To make things more confusing, experts have mixed feelings on fish oil supplements; some think they’re overrated, but others recommend them. The one thing they do agree on, though: It’s best to get your omega-3s straight from the source if you can.
“It’s always better to get your nutrients from food because food is loaded with so much more than just nutrients—there are all sorts of biochemicals, macronutrients, and micronutrients,” says Kathleen Zelman, R.D., WebMD’s director of nutrition. “The best way to satisfy your omega-3 fatty acids is to eat fatty fish.”
If you’re vegan (or you just don’t like fish), you can opt for other foods that are rich in omega-3s, like walnuts, canola oil, and flaxseeds. Not into any of the above? Then fish oil supplements are a solid plan B. They’re not going to hurt you; they’re just not necessary if you’re getting your omega-3s elsewhere.
Now, About Those Fishy Side Effects…
If you decide to take them or your doctor recommends them to you, you’ll quickly realize you’re going to have to deal with fishy burps—or worse. “Somebody who has a really high dose will have an odor to them,” says Goodrich. She adds that many brands advertise “burp-less” formulas, but they generally don’t live up to those promises.

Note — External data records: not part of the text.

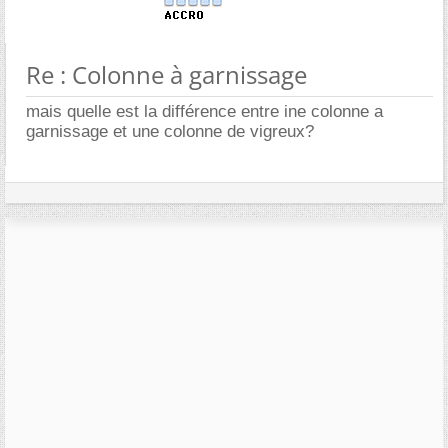
Re : Colonne à garnissage
mais quelle est la différence entre ine colonne a
garnissage et une colonne de vigreux?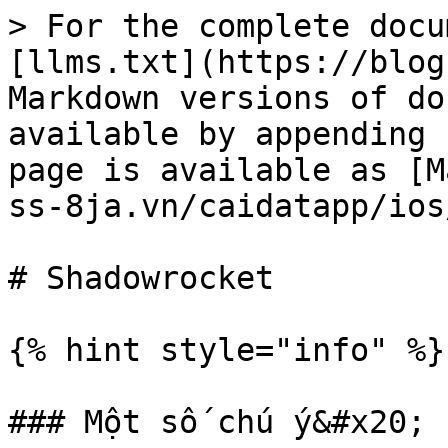
> For the complete docu
[llms.txt](https://blog
Markdown versions of do
available by appending 
page is available as [M
ss-8ja.vn/caidatapp/ios
# Shadowrocket

{% hint style="info" %}

### Một số chú ý&#x20;
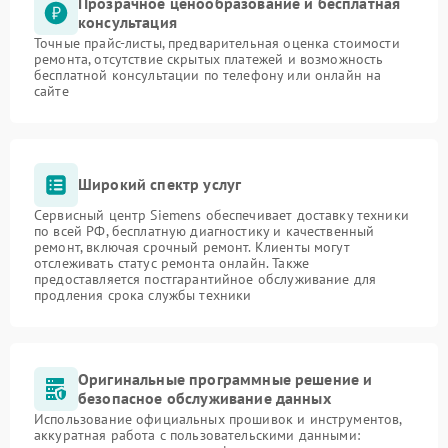
Прозрачное ценообразование и бесплатная
консультация
Точные прайс-листы, предварительная оценка стоимости
ремонта, отсутствие скрытых платежей и возможность
бесплатной консультации по телефону или онлайн на
сайте
Широкий спектр услуг
Сервисный центр Siemens обеспечивает доставку техники
по всей РФ, бесплатную диагностику и качественный
ремонт, включая срочный ремонт. Клиенты могут
отслеживать статус ремонта онлайн. Также
предоставляется постгарантийное обслуживание для
продления срока службы техники
Оригинальные программные решение и
безопасное обслуживание данных
Использование официальных прошивок и инструментов,
аккуратная работа с пользовательскими данными: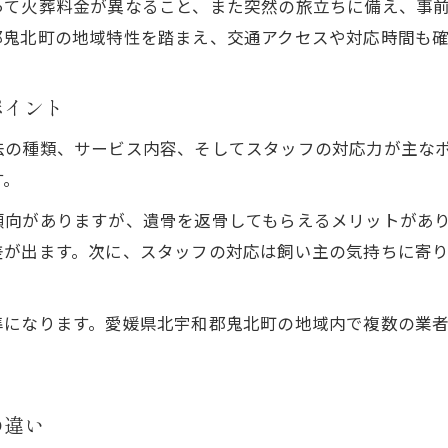
って火葬料金が異なること、また突然の旅立ちに備え、事
ペットが亡くなった時の初動対応と安置法
郡鬼北町の地域特性を踏まえ、交通アクセスや対応時間も
ペット火葬前の正しい初動対応と安置手順
火葬まで自宅でおける日数の目安と注意点
ポイント
ペット火葬前の保冷・安置方法と実践例
法の種類、サービス内容、そしてスタッフの対応力が主な
遺体の衛生管理で気をつけるべきポイント
す。
ペット火葬まで安心して過ごすための心構え
傾向がありますが、遺骨を返骨してもらえるメリットがあ
後悔しないペット火葬の選び方実践ガイド
差が出ます。次に、スタッフの対応は飼い主の気持ちに寄
ペット火葬業者を選ぶ際の後悔しない基準
ペット火葬の口コミや評判を活かす判断法
準になります。愛媛県北宇和郡鬼北町の地域内で複数の業
家族の希望を尊重したペット火葬の選び方
ペット火葬で納得できるサービス比較のコツ
ペット火葬後の供養やサポート体制の確認
の違い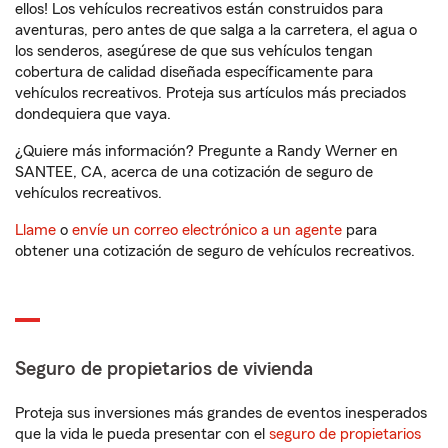
ellos! Los vehículos recreativos están construidos para
aventuras, pero antes de que salga a la carretera, el agua o
los senderos, asegúrese de que sus vehículos tengan
cobertura de calidad diseñada específicamente para
vehículos recreativos. Proteja sus artículos más preciados
dondequiera que vaya.
¿Quiere más información? Pregunte a Randy Werner en
SANTEE, CA, acerca de una cotización de seguro de
vehículos recreativos.
Llame
o
envíe un correo electrónico a un agente
para
obtener una cotización de seguro de vehículos recreativos.
Seguro de propietarios de vivienda
Proteja sus inversiones más grandes de eventos inesperados
que la vida le pueda presentar con el
seguro de propietarios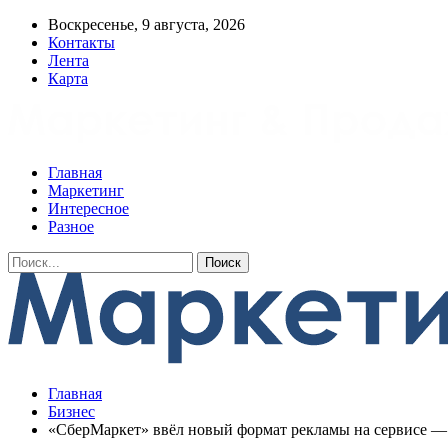
Воскресенье, 9 августа, 2026
Контакты
Лента
Карта
Главная
Маркетинг
Интересное
Разное
Главная
Бизнес
«СберМаркет» ввёл новый формат рекламы на сервисе —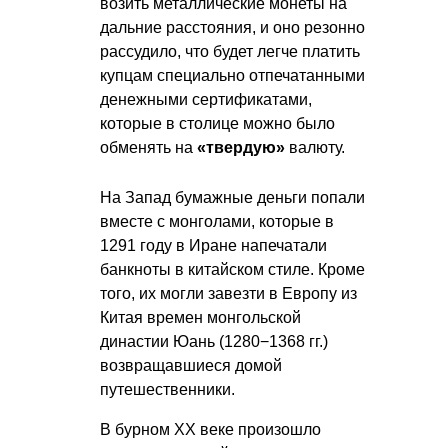
возить металлические монеты на
дальние расстояния, и оно резонно
рассудило, что будет легче платить
купцам специально отпечатанными
денежными сертификатами,
которые в столице можно было
обменять на
«твердую»
валюту.
На Запад бумажные деньги попали
вместе с монголами, которые в
1291 году в Иране напечатали
банкноты в китайском стиле. Кроме
того, их могли завезти в Европу из
Китая времен монгольской
династии Юань (1280−1368 гг.)
возвращавшиеся домой
путешественники.
В бурном XX веке произошло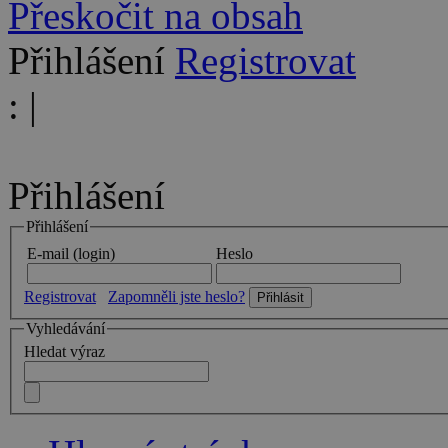
Přeskočit na obsah
Přihlášení
Registrovat
:
|
Přihlášení
Přihlášení
E-mail (login)
Heslo
Registrovat
Zapomněli jste heslo?
Vyhledávání
Hledat výraz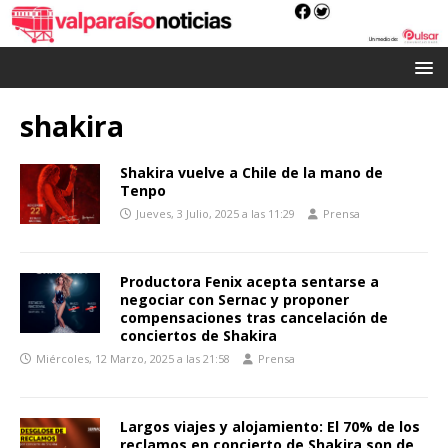
shakira
Shakira vuelve a Chile de la mano de
Tenpo
Jueves, 3 Julio, 2025 a las 11:29
Prensa
Productora Fenix acepta sentarse a
negociar con Sernac y proponer
compensaciones tras cancelación de
conciertos de Shakira
Miércoles, 12 Marzo, 2025 a las 21:58
Prensa
Largos viajes y alojamiento: El 70% de los
reclamos en concierto de Shakira son de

Your best bet is to stick with supplements that have a USP seal of approval on the bottle, says Zelman. And then experiment a little to see what works best for you. “Some people find that if they pop them in the freezer or if they take them at night or with food, they tolerate them better,” says Zelman.
The bottom line: Fish trumps fish oil supplements. But if you don’t eat enough of the stuff, supplements are an easy way to nab omega-3 benefits. “If you can’t get them from your diet, then supplements are the next best thing,” says Zelman.